§ **YOUR ASSIGNMENT**: Locate the string "events" in the listing below. Copy every line where it is found.

§ **DATA RECORDS**:

------------------------------------------------------------------------

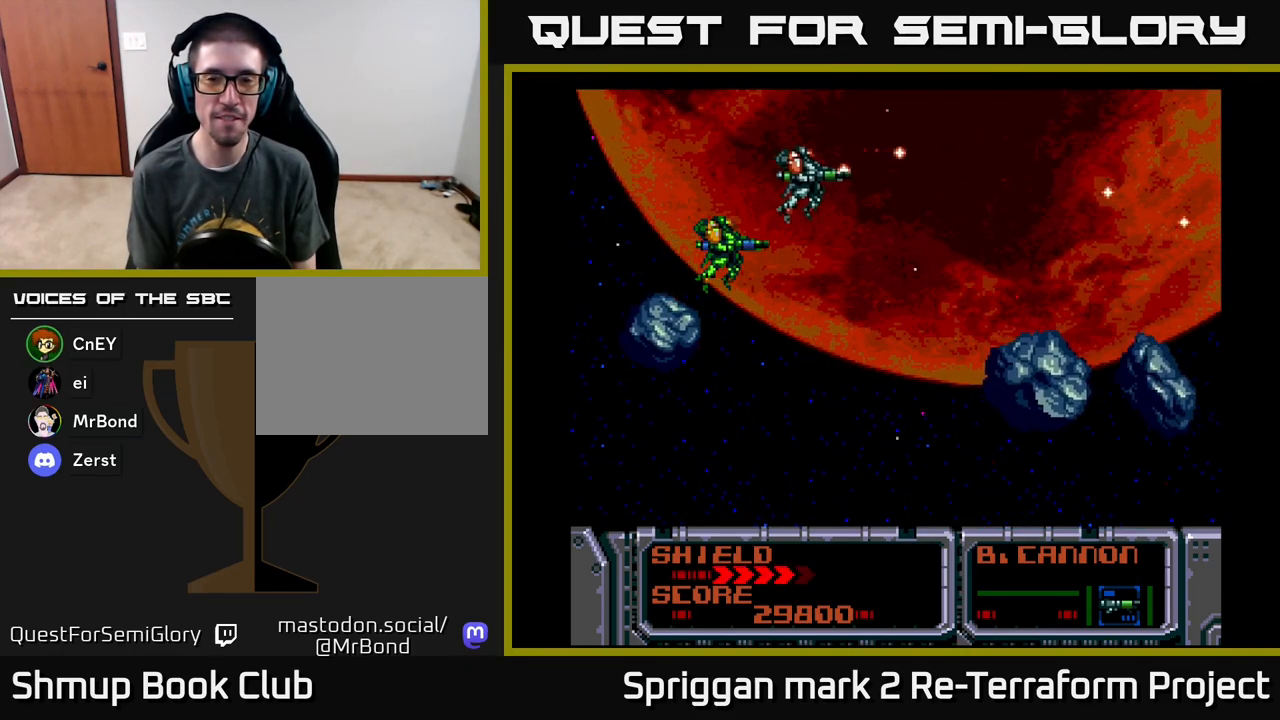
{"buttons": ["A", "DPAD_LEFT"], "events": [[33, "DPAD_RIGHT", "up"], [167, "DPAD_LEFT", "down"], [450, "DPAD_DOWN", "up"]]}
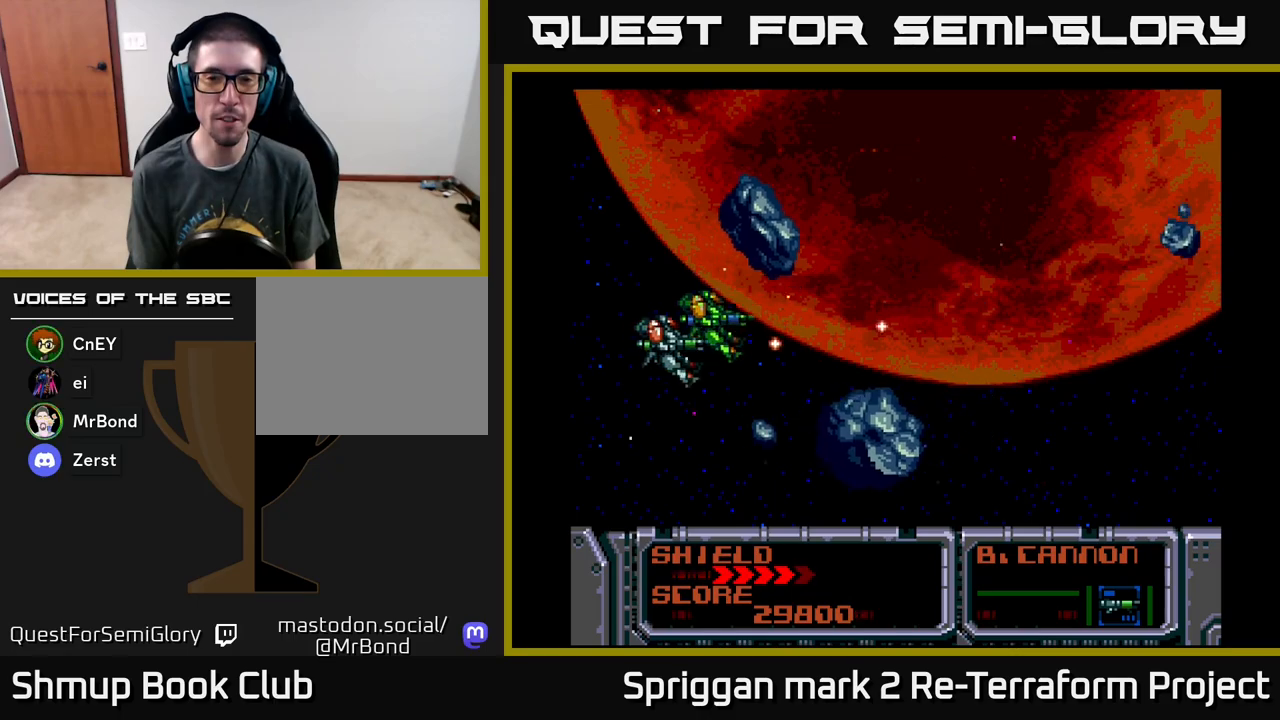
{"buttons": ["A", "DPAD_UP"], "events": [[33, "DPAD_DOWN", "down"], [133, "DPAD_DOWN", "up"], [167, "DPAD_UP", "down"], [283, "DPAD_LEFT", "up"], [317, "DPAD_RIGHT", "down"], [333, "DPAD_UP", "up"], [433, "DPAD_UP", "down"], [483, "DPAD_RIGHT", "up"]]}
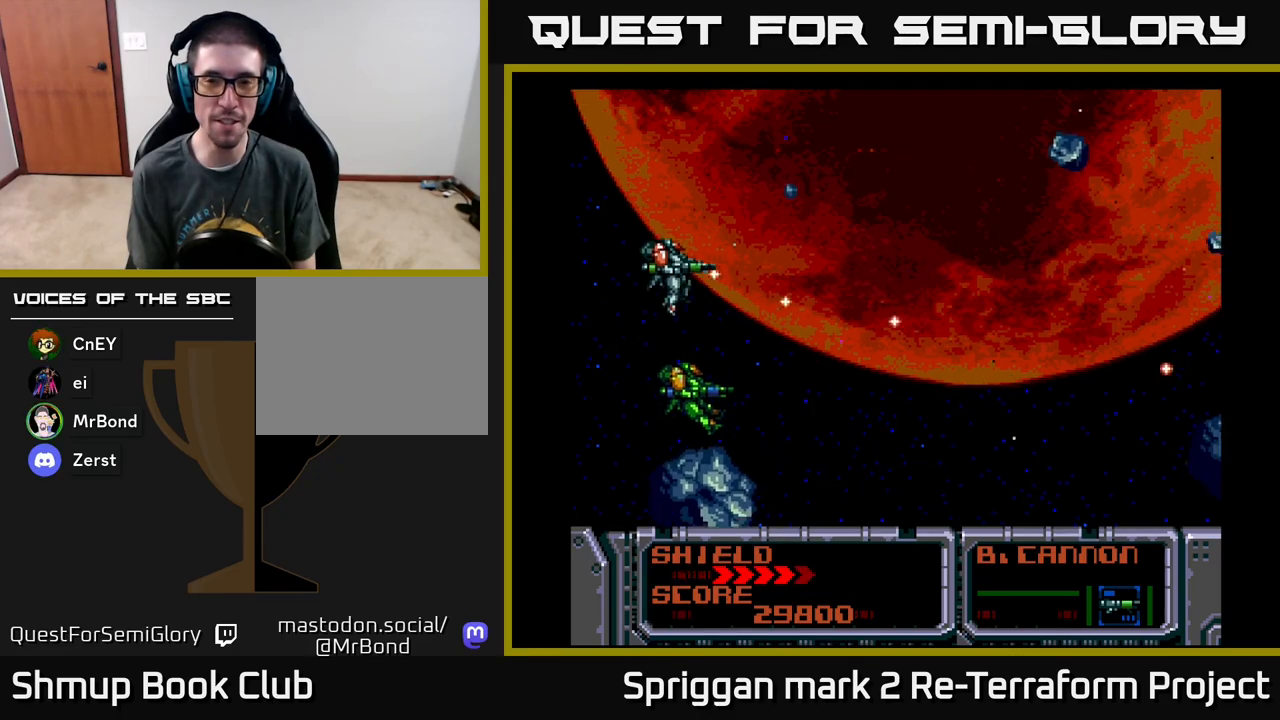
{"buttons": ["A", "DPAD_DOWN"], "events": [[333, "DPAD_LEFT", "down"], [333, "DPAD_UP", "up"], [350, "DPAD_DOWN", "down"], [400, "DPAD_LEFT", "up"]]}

------------------------------------------------------------------------

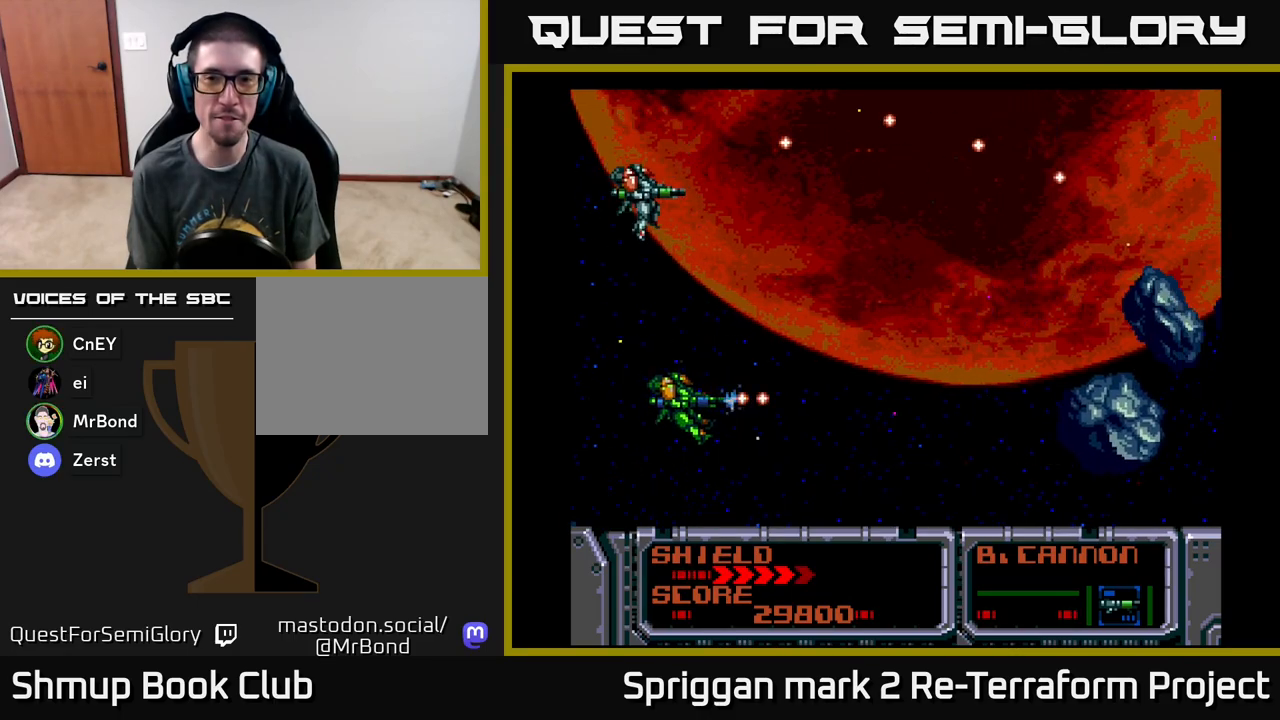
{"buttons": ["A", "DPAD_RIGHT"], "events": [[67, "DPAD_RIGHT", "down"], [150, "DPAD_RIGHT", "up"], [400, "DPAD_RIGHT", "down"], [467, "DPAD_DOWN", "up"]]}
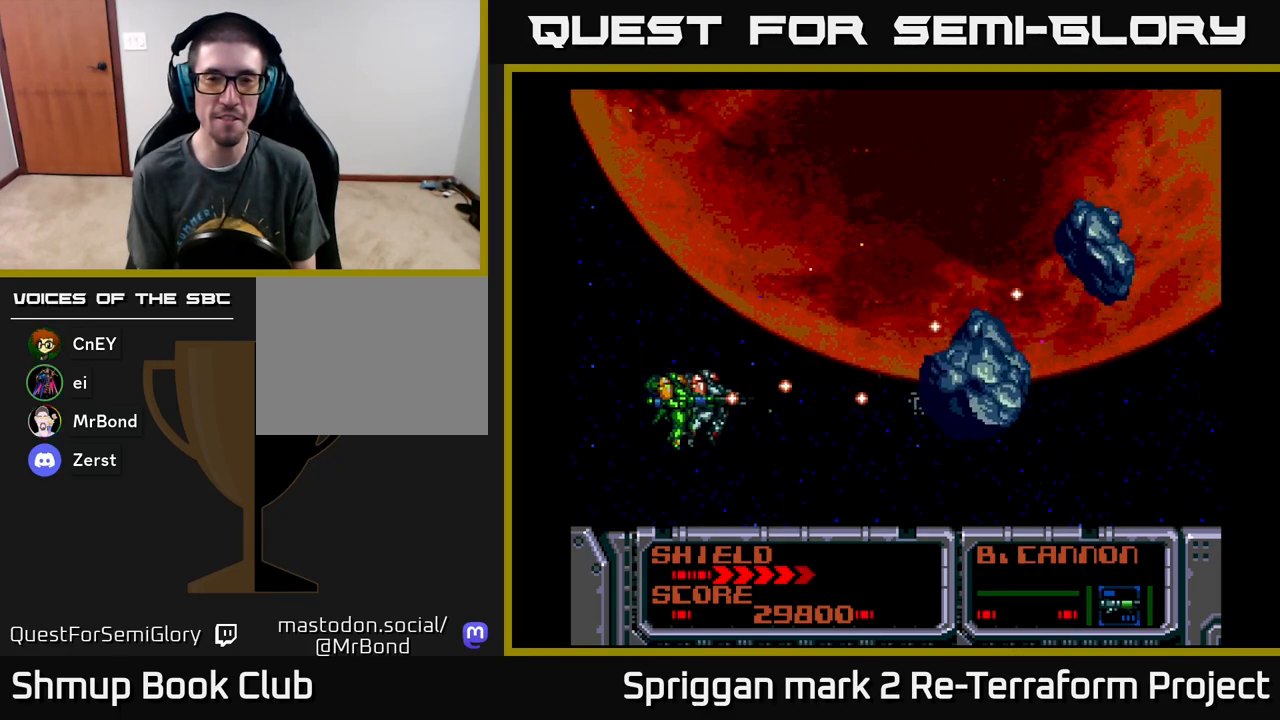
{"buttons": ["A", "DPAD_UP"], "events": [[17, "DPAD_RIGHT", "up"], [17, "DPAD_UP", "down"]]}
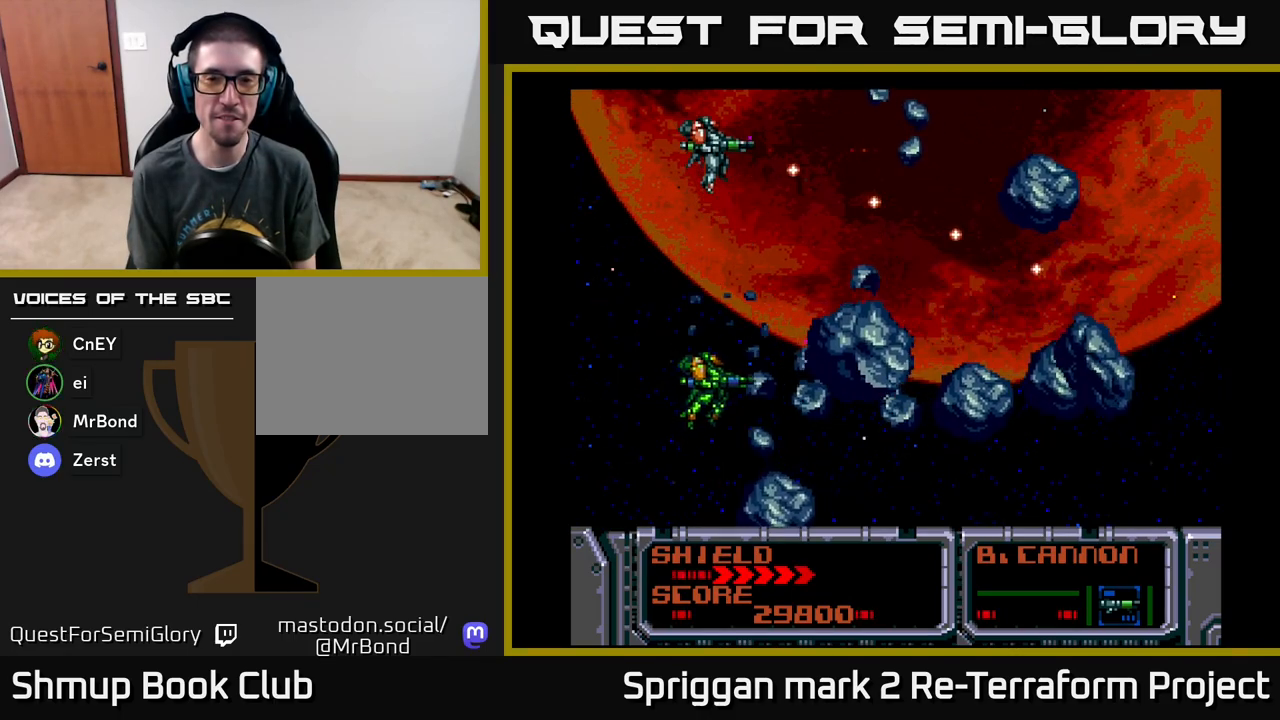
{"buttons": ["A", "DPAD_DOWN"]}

------------------------------------------------------------------------

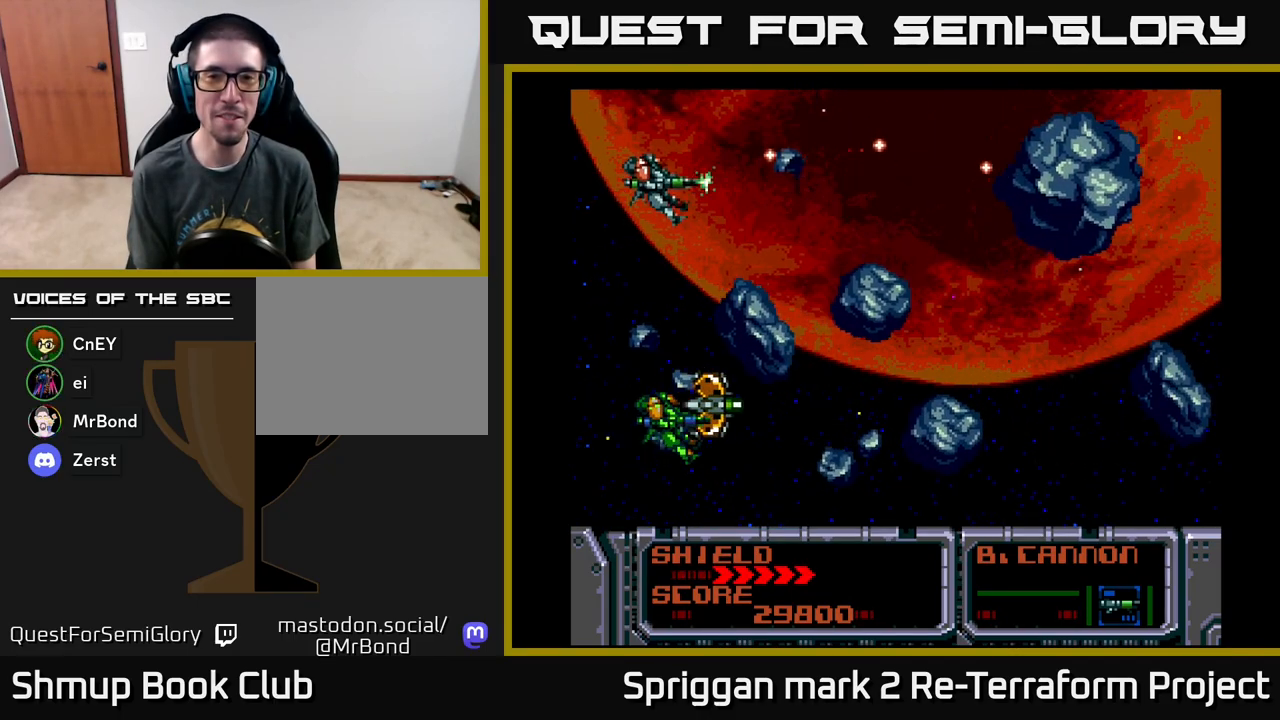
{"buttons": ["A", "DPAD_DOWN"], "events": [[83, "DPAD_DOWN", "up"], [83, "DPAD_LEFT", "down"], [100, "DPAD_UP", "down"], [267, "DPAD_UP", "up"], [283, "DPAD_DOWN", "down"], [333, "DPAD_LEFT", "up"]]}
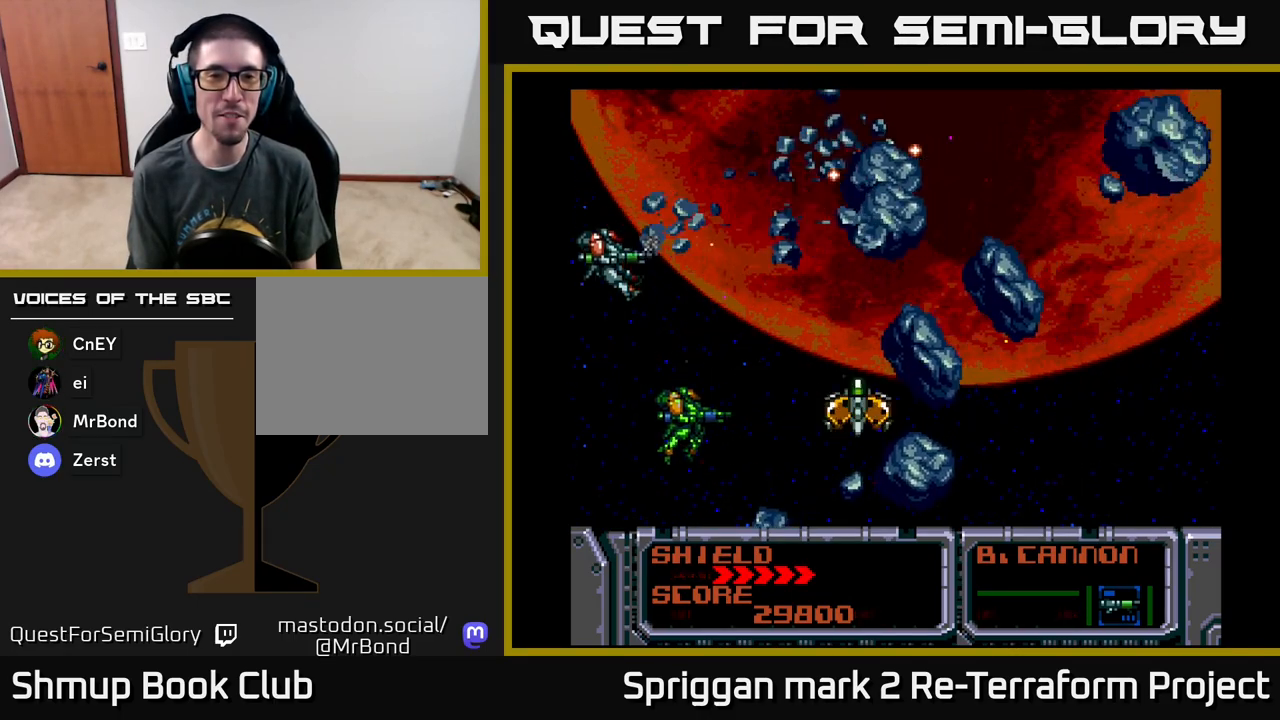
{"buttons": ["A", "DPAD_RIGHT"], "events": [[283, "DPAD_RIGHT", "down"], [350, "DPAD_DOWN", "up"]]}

------------------------------------------------------------------------

§ **TASK SOLUTION**:
{"buttons": ["A", "DPAD_LEFT"], "events": [[33, "DPAD_RIGHT", "up"], [167, "DPAD_LEFT", "down"], [450, "DPAD_DOWN", "up"]]}
{"buttons": ["A", "DPAD_UP"], "events": [[33, "DPAD_DOWN", "down"], [133, "DPAD_DOWN", "up"], [167, "DPAD_UP", "down"], [283, "DPAD_LEFT", "up"], [317, "DPAD_RIGHT", "down"], [333, "DPAD_UP", "up"], [433, "DPAD_UP", "down"], [483, "DPAD_RIGHT", "up"]]}
{"buttons": ["A", "DPAD_DOWN"], "events": [[333, "DPAD_LEFT", "down"], [333, "DPAD_UP", "up"], [350, "DPAD_DOWN", "down"], [400, "DPAD_LEFT", "up"]]}
{"buttons": ["A", "DPAD_RIGHT"], "events": [[67, "DPAD_RIGHT", "down"], [150, "DPAD_RIGHT", "up"], [400, "DPAD_RIGHT", "down"], [467, "DPAD_DOWN", "up"]]}
{"buttons": ["A", "DPAD_UP"], "events": [[17, "DPAD_RIGHT", "up"], [17, "DPAD_UP", "down"]]}
{"buttons": ["A", "DPAD_DOWN"], "events": [[83, "DPAD_DOWN", "up"], [83, "DPAD_LEFT", "down"], [100, "DPAD_UP", "down"], [267, "DPAD_UP", "up"], [283, "DPAD_DOWN", "down"], [333, "DPAD_LEFT", "up"]]}
{"buttons": ["A", "DPAD_RIGHT"], "events": [[283, "DPAD_RIGHT", "down"], [350, "DPAD_DOWN", "up"]]}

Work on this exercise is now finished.